What's your point? Just because the phase currents are going to be "really high" in your examples doesn't disprove a damn thing about the relationships shown in the graphics in the first post. I wasn't suggesting they were low. If you're operating a low-wind motor at 100 volts, you can bet that phase currents can be really high under all throttle conditions, whether that be low partial throttle, high partial throttle and especially full throttle.

Just because you would pull 1000 amps from full throttle doesn't make 500 amps at 50% throttle that much kinder...

 

[John in CR]

Do your homework assignment and see that phase currents are in fact higher at those types of partial throttle situations, not the 50% less that you're still claiming. Until you get that, you're still just stuck in the trees.

 

[swbluto]

Do your homework assignment and see that phase currents are in fact higher at those types of partial throttle situations, not the 50% less that you're still claiming. Until you get that, you're still just stuck in the trees.

You're right, the 50% value I showed was only at 0 RPM, when you're actually moving, the percentage will be lower.

So, let's set an agreement on the details of this "homework" that disproves my original post. What are you comparing? 50% throttle at 15 mph with a 100volt 5302 setup and 100% throttle at 15 mph with a 100volt 5302 setup and no current limit on a 20 inch wheel?

•••••

- [PROBLEMS AND TASKS]:
#1 Please copy out the passage of the phase-current thread from "So, let's set" up to and including "20 inch wheel?", keeping every word and mark as it stands.
#2 Rewrite all the rows below as a numbered list, skipping blank lines and leaving the pictures out.

- [ENTRIES PROVIDED]:

•••••

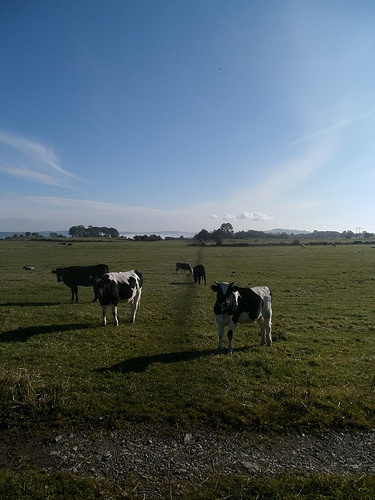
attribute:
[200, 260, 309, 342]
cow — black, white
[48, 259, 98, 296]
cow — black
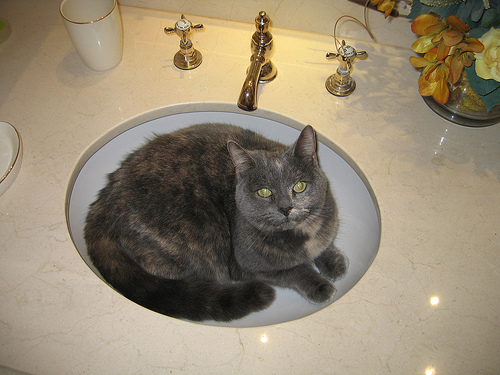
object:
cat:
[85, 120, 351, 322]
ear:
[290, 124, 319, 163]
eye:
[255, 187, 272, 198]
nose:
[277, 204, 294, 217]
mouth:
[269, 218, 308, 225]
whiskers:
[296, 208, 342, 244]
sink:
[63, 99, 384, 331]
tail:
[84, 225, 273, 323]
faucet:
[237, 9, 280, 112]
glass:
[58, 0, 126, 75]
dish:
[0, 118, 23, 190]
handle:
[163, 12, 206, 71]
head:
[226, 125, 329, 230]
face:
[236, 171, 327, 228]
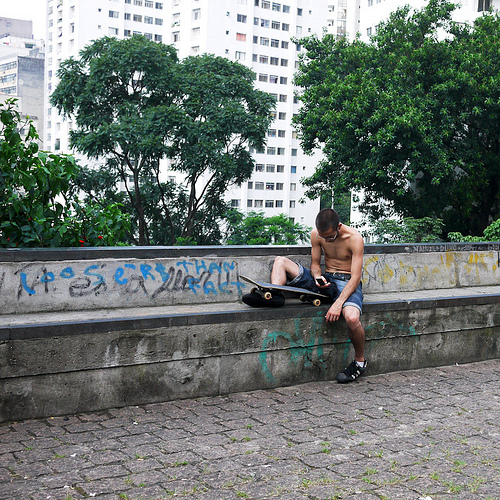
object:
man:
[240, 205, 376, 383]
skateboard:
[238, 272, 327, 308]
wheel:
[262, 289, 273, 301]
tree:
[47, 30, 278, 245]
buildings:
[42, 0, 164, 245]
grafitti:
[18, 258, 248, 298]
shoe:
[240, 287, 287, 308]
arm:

•••••

- [SOLUTION LIST]:
#1
So, let's set an agreement on the details of this "homework" that disproves my original post. What are you comparing? 50% throttle at 15 mph with a 100volt 5302 setup and 100% throttle at 15 mph with a 100volt 5302 setup and no current limit on a 20 inch wheel?

#2
1. attribute:
2. [200, 260, 309, 342]
3. cow — black, white
4. [48, 259, 98, 296]
5. cow — black
6. object:
7. cat:
8. [85, 120, 351, 322]
9. ear:
10. [290, 124, 319, 163]
11. eye:
12. [255, 187, 272, 198]
13. nose:
14. [277, 204, 294, 217]
15. mouth:
16. [269, 218, 308, 225]
17. whiskers:
18. [296, 208, 342, 244]
19. sink:
20. [63, 99, 384, 331]
21. tail:
22. [84, 225, 273, 323]
23. faucet:
24. [237, 9, 280, 112]
25. glass:
26. [58, 0, 126, 75]
27. dish:
28. [0, 118, 23, 190]
29. handle:
30. [163, 12, 206, 71]
31. head:
32. [226, 125, 329, 230]
33. face:
34. [236, 171, 327, 228]
35. object:
36. man:
37. [240, 205, 376, 383]
38. skateboard:
39. [238, 272, 327, 308]
40. wheel:
41. [262, 289, 273, 301]
42. tree:
43. [47, 30, 278, 245]
44. buildings:
45. [42, 0, 164, 245]
46. grafitti:
47. [18, 258, 248, 298]
48. shoe:
49. [240, 287, 287, 308]
50. arm:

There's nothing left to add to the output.